The Day That The USA Invaded Russia And Fought With The Red Army

INSTANT ARTICLES
WORLD WAR I

Nov 17, 2016 Nikola Budanovic

Soldiers and sailors from many countries are lined up in front of the Allies Headquarters Building. The United States is represented. September 1918.


The US Armed Forces and the Red Army, although great rivals, only once met in battle. Even though during the Cold War a number of conflicts were considered to be proxy wars between the two superpowers, it was during the Russian Civil War that the Soviets and Americans fought each other directly.

On March 3rd, 1918, the Bolshevik government of Soviet Russia signed a separate peace treaty with the Central Powers, in Brest-Litovsk, thus leaving the war and closing the Easter Front. Immediately, the Allies organized an expedition intended to regroup the Imperial Russian Army and subdue the Bolshevik revolution.
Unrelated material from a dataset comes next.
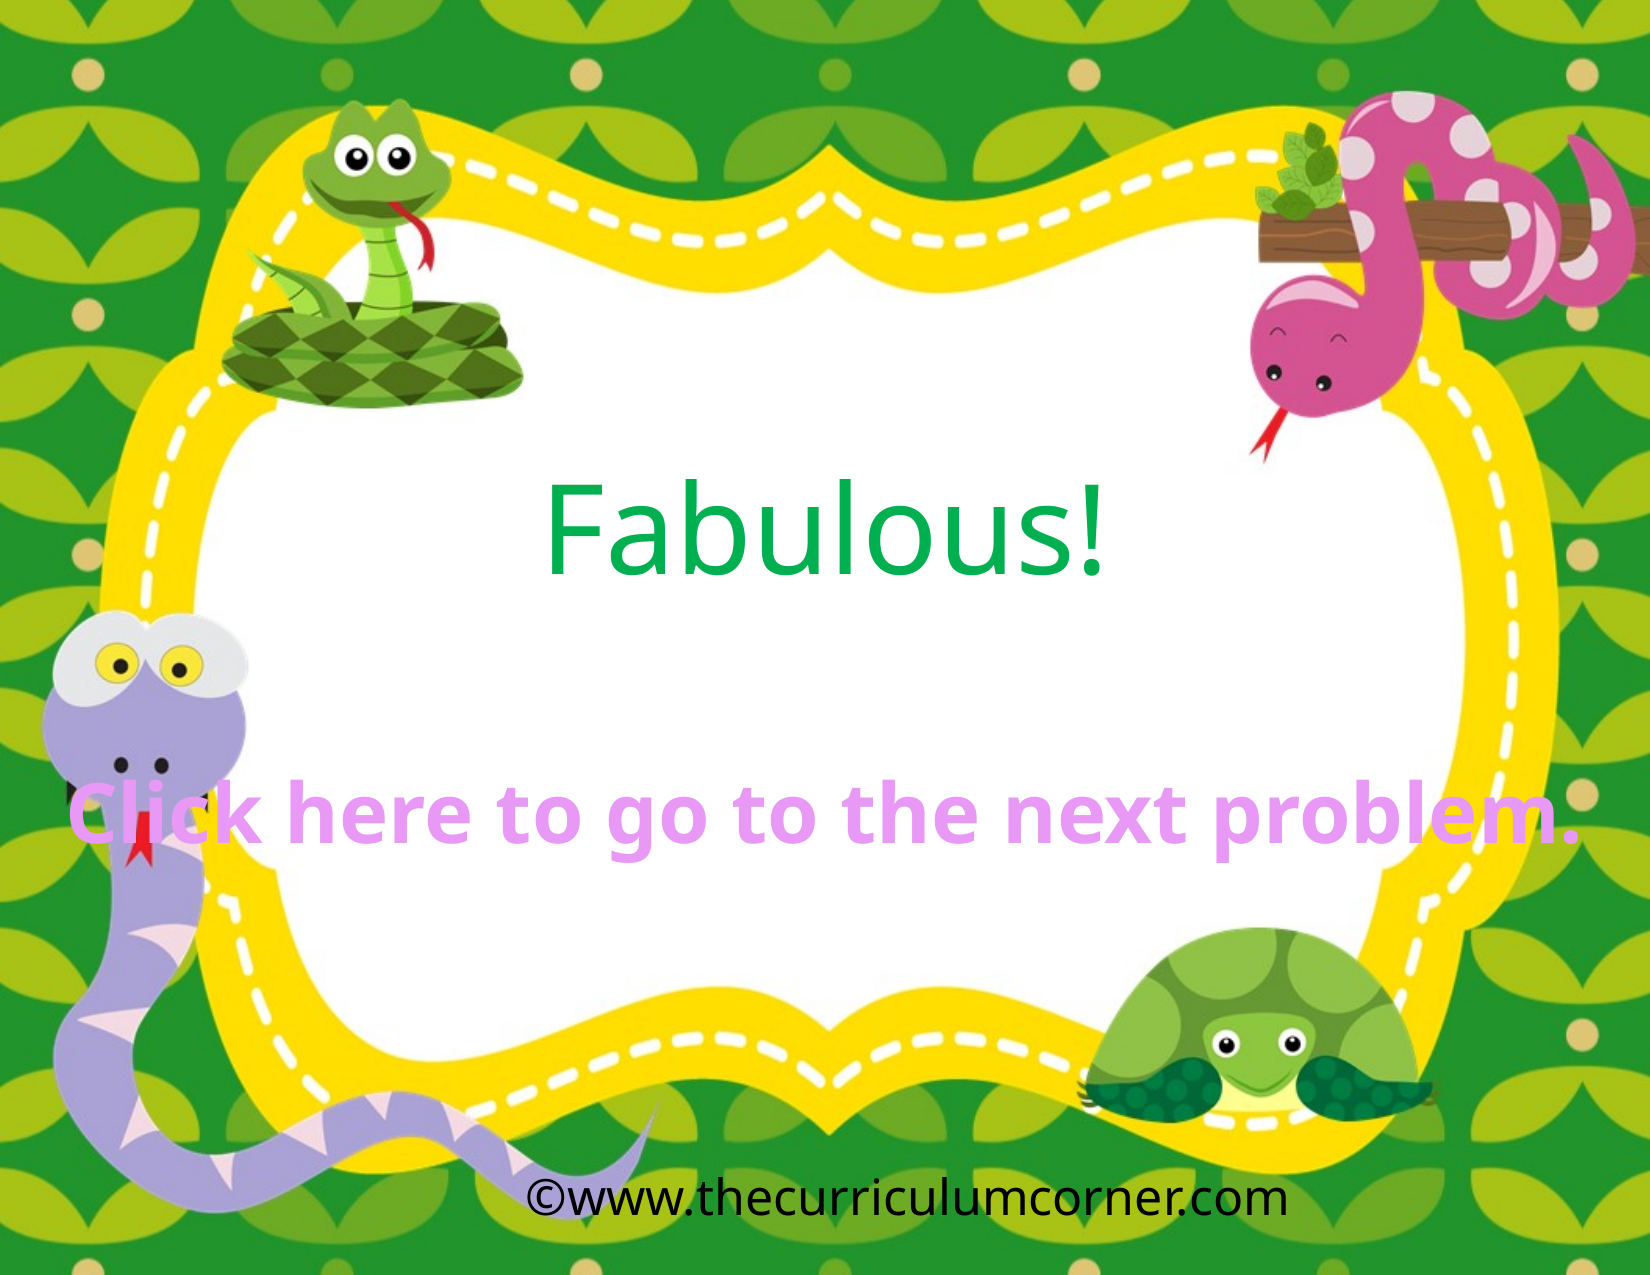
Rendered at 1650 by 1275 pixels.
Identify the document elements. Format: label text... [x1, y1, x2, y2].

Several contingents of Allied troops deployed to Russia.
U.S. troops in Vladivostok, August 1918.
U.S. troops in Vladivostok, August 1918.

The British regiment landed in Arkhangelsk, on the far northern tip of Russian coast on August 2nd, 1918, occupying the city and securing it as a base of operations for further actions. The city was of great importance, as it held many supplies sent by the Allies to support the last Russian offensive against the Germans in 1917. By the time the British troops arrived, the supplies had been seized by the Bolsheviks, who engaged the Allies in combat almost immediately upon their arrival.

In September that same year, a contingent of American troops was sent to Siberia as a peacekeeping force, but they never saw combat. Some 189 soldiers died from the cold or other causes. All operations in Russia conducted by the Allies were of an international character. Soldiers from different Allied countries were sent to aid the expedition or were already in Russia as part of the Entente war effort against Germany and Austro-Hungary. These included French, Belgian, Romanian, Greek, Polish, Canadian, Italian, Japanese, Czechoslovak, Yugoslav, and Australian soldiers.

In fear of communism spreading throughout Europe, the Allies quickly agreed to provide open support for the members of the Tzarist White Russian movement, which hoped to restore the Russian Empire.

As the First World War was coming to its end, the Allied attention had shifted to the crisis in Russia. Some units, organized by volunteers and POWs from different ethnic backgrounds, were now stuck in a complicated conflict that was tearing Russia apart. The largest of these divisions was the Czechoslovak Legion, consisted of Czechs and Slovaks, who refused to serve, or deserted from, the Austro-Hungarian Army, in hopes of creating their own state after the war.
Czechoslovaks with armored train, Russia. Wikipedia/ Public Domain
Czechoslovaks with armored train, Russia.

One of the main concerns of Allied expeditions was the extraction of 40,000 members of the Czechoslovak Legion, who, at the outbreak of the civil war, assumed control over the strategically vital Trans-Siberian railway. At first, a verbal non-aggression pact existed between the Bolsheviks and the Czech Legion, but in 1918, the Legion became deeply involved in the conflict, siding itself with the White Russian movement.

The American contingent stationed in Arkhangelsk was dubbed the Polar Bear Expedition due to the position of the city near the Arctic circle. The freezing weather added up to the nickname, as the soldiers faced extremely low temperatures. Elements of the 85th division were sent by General Pershing to aid the British in Arkhangelsk.

The main bulk of the American force was the 339th Infantry Regiment. There were also troops from the First Battalion of the 310th Engineers, plus a few other ancillary units from the 85th Division. The Americans arrived in Arkhangelsk one month after their British counterparts and joined the fight as the British fought their way through to reach the remnants of the Czechoslovak Legion. A far-fetched objective was to restore the Eastern Front with the help of the Czechoslovaks and White Russians as the war was still happening at that time.